🟡 BRASS
Brass Machining & Fittings Suppliers in Greensboro, NC
Brass is the material that keeps high-volume machine shops humming, and Greensboro's CNC and screw-machine base relies on it for fittings, valves, fasteners, and hardware produced fast and in quantity. The defining trait of C360 free-cutting brass is that it machines faster and cleaner than almost any other metal, which is exactly why it is the default whenever a part needs precise machined features at production volumes and the application suits a copper-zinc alloy.
C360, C260, and Naval Brass
C360 free-cutting brass is the machining champion and the most common brass for machined parts. Its small lead content acts as a chip breaker and lubricant, giving it the exceptional machinability that defines it, so it is the default for fittings, valve components, fasteners, connectors, gears, and any precision-machined brass part made in volume. It machines so well that it sets the standard, and for the bulk of Greensboro brass machining work, C360 is the answer. C260 cartridge brass is a different animal, optimized for forming rather than machining. With a 70-30 copper-zinc ratio, it has excellent ductility and cold-working properties, which is why it is used for deep-drawn, stamped, and formed parts such as ammunition cases (its original use), terminals, and components that are pressed or drawn into shape rather than cut. Its machinability is far lower than C360, so it is chosen when the part is formed, not machined. Naval brass adds a small amount of tin to improve resistance to corrosion and dezincification in seawater and brine, making it the choice for marine hardware, valve stems, and components exposed to saltwater where ordinary brass would suffer dezincification. The grade selection follows the process and environment: C360 for machined parts, C260 for formed parts, naval brass for marine service.
Sourcing Brass Parts in Greensboro
A clean brass RFQ names the alloy by number, C360 for machined parts, C260 for formed parts, or naval brass for marine work, along with the temper, dimensions, tolerances, finish or plating, and quantity. Because brass is so often run in high volume, stating the production quantity lets the shop quote the right process, screw machine versus CNC, and price the part accurately for the run size.
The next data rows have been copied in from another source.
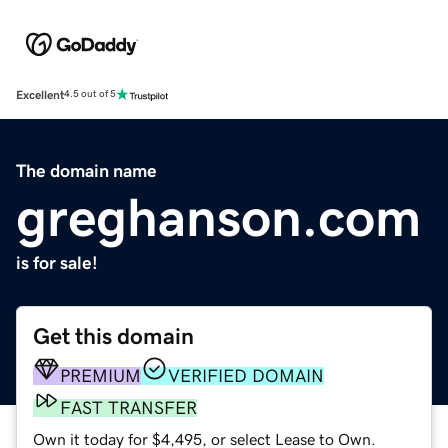
Excellent
4.5 out of 5
The domain name
greghanson.com
is for sale!
Get this domain
PREMIUM
VERIFIED DOMAIN
FAST TRANSFER
Own it today for $4,495, or select Lease to Own.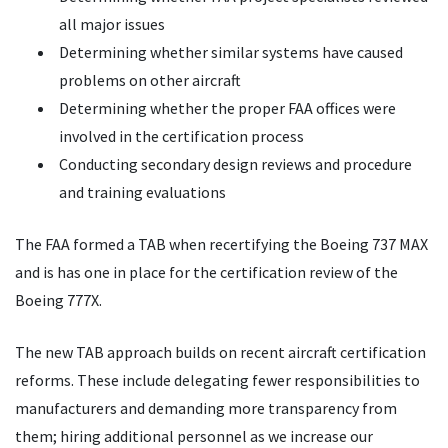
all major issues
Determining whether similar systems have caused
problems on other aircraft
Determining whether the proper FAA offices were
involved in the certification process
Conducting secondary design reviews and procedure
and training evaluations
The FAA formed a TAB when recertifying the Boeing 737 MAX
and is has one in place for the certification review of the
Boeing 777X.
The new TAB approach builds on recent aircraft certification
reforms. These include delegating fewer responsibilities to
manufacturers and demanding more transparency from
them; hiring additional personnel as we increase our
Critically, if the part contacts drinking water or falls under plumbing regulations, say so explicitly so the supplier quotes a lead-free compliant alloy rather than standard leaded C360. For marine or saltwater exposure, specify naval brass or describe the environment so the supplier can recommend a dezincification-resistant grade. Brass is widely stocked and the Triad's machine-shop base has deep experience with it, so lead times are typically short and capacity is strong. Submitting a complete package through ManufacturingBase lets qualified Greensboro shops compete on the same scope and recommend whether C360, a formed C260 part, naval brass, or a lead-free grade is the right fit for the application and volume.
Machining, Finishing, and the Lead Question
Machining C360 is about as easy as metalworking gets, which lets Greensboro shops run high spindle speeds and fast feeds with excellent surface finish, long tool life, and clean chip formation. That productivity is the whole reason brass is specified for high-volume turned parts, and screw machines in particular thrive on it. The result is precise, attractive parts at low per-piece cost, which is hard to beat for fittings and hardware. Brass finishes well too: it polishes to an attractive luster, plates readily with nickel, chrome, or other finishes, and solders and brazes easily for assembled fittings and connectors. One real consideration is lead content. Traditional free-cutting brasses like C360 contain a few percent lead for machinability, but for plumbing and any application carrying drinking water, low-lead and lead-free brass grades are required by regulations such as the U.S. lead-free plumbing rules. For potable-water fittings, the part must be made from a compliant low-lead alloy, so a buyer in that space must specify a lead-free grade rather than standard C360. A Greensboro shop familiar with plumbing and fitting work will know the compliant alloys and flag the requirement, but it is on the buyer to state when a part contacts drinking water.